Stating that multi-layer cloth masks block the release of exhaled respiratory particles into the environment, along with the microorganisms these particles carry, the experts suggest that cloth masks not only effectively block most large droplets (20-30 microns and larger), they can also block the exhalation of fine droplets and particles. Often referred to as aerosols, these fine particles are smaller than 10 microns, which increase in number with the volume of speech and specific types of phonation.
“Multi-layer cloth masks can both block up to 50-70% of these fine droplets and particles and limit the forward spread of those that are not captured. Upwards of 80% blockage has been achieved in human experiments that have measured blocking of all respiratory droplets, with cloth masks in some studies performing on par with surgical masks as barriers for source control,” notes the advisory.
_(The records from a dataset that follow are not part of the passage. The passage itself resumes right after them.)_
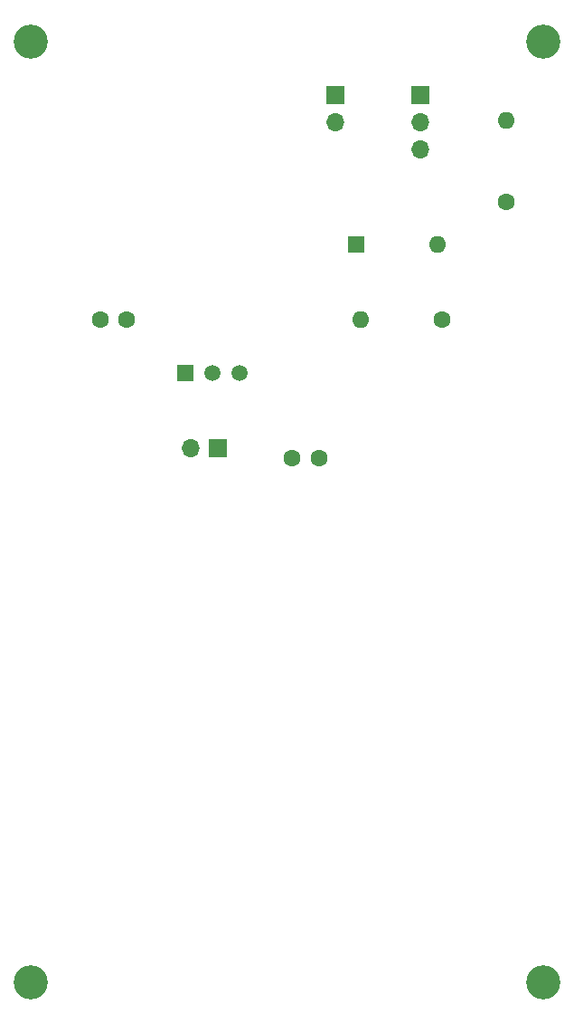
<source format=gbr>
%TF.GenerationSoftware,KiCad,Pcbnew,4.0.7*%
%TF.CreationDate,2018-04-16T11:03:50-07:00*%
%TF.ProjectId,ds18b20board,64733138623230626F6172642E6B6963,rev?*%
%TF.FileFunction,Soldermask,Bot*%
%FSLAX46Y46*%
G04 Gerber Fmt 4.6, Leading zero omitted, Abs format (unit mm)*
G04 Created by KiCad (PCBNEW 4.0.7) date 04/16/18 11:03:50*
%MOMM*%
%LPD*%
G01*
G04 APERTURE LIST*
%ADD10C,0.100000*%
%ADD11C,1.600000*%
%ADD12C,1.520000*%
%ADD13R,1.520000X1.520000*%
%ADD14R,1.700000X1.700000*%
%ADD15O,1.700000X1.700000*%
%ADD16O,1.600000X1.600000*%
%ADD17R,1.600000X1.600000*%
%ADD18C,3.200000*%
G04 APERTURE END LIST*
D10*
D11*
X128000000Y-92500000D03*
X130500000Y-92500000D03*
X110000000Y-79500000D03*
X112500000Y-79500000D03*
D12*
X120540000Y-84500000D03*
X123080000Y-84500000D03*
D13*
X118000000Y-84500000D03*
D14*
X121000000Y-91500000D03*
D15*
X118460000Y-91500000D03*
D14*
X132000000Y-58500000D03*
D15*
X132000000Y-61040000D03*
D14*
X140000000Y-58500000D03*
D15*
X140000000Y-61040000D03*
X140000000Y-63580000D03*
D11*
X142000000Y-79500000D03*
D16*
X134380000Y-79500000D03*
D11*
X148000000Y-68500000D03*
D16*
X148000000Y-60880000D03*
D17*
X134000000Y-72500000D03*
D16*
X141620000Y-72500000D03*
D18*
X103500000Y-53500000D03*
X151500000Y-53500000D03*
X151500000Y-141500000D03*
X103500000Y-141500000D03*
M02*

</source>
On the subject of personal protection, the document cites studies that have demonstrated that cloth mask materials can also reduce wearers’ exposure to infectious droplets through filtration, including filtration of fine droplets and particles less than 10 microns. “Multiple layers of cloth with higher thread counts have demonstrated superior performance compared to single layers of cloth with lower thread counts, in some cases filtering nearly 50% of fine particles less than 1 micron,” it adds.
What do studies say?
The new document lists several studies regarding the “real-world” effectiveness of community masking. For instance, it cites the example of an investigation of a high-exposure event, in which two symptomatically ill hair stylists interacted for an average of 15 minutes with each of 139 clients for 8 days. The researchers found that none of the 67 clients who subsequently consented to an interview and testing developed an infection. The stylists and all clients universally wore masks in the salon as required by local ordinance and company policy at the time.
Another report of an outbreak aboard the USS Theodore Roosevelt, an “environment notable for congregate living quarters and close working environments,” found that the use of face coverings on-board was associated with a 70% reduced risk.
Investigations involving infected passengers aboard flights longer than 10 hours strongly suggest that masking prevented in-flight transmissions, as “demonstrated by the absence of infection” developing in other passengers and crew in the 14 days following exposure, says the CDC.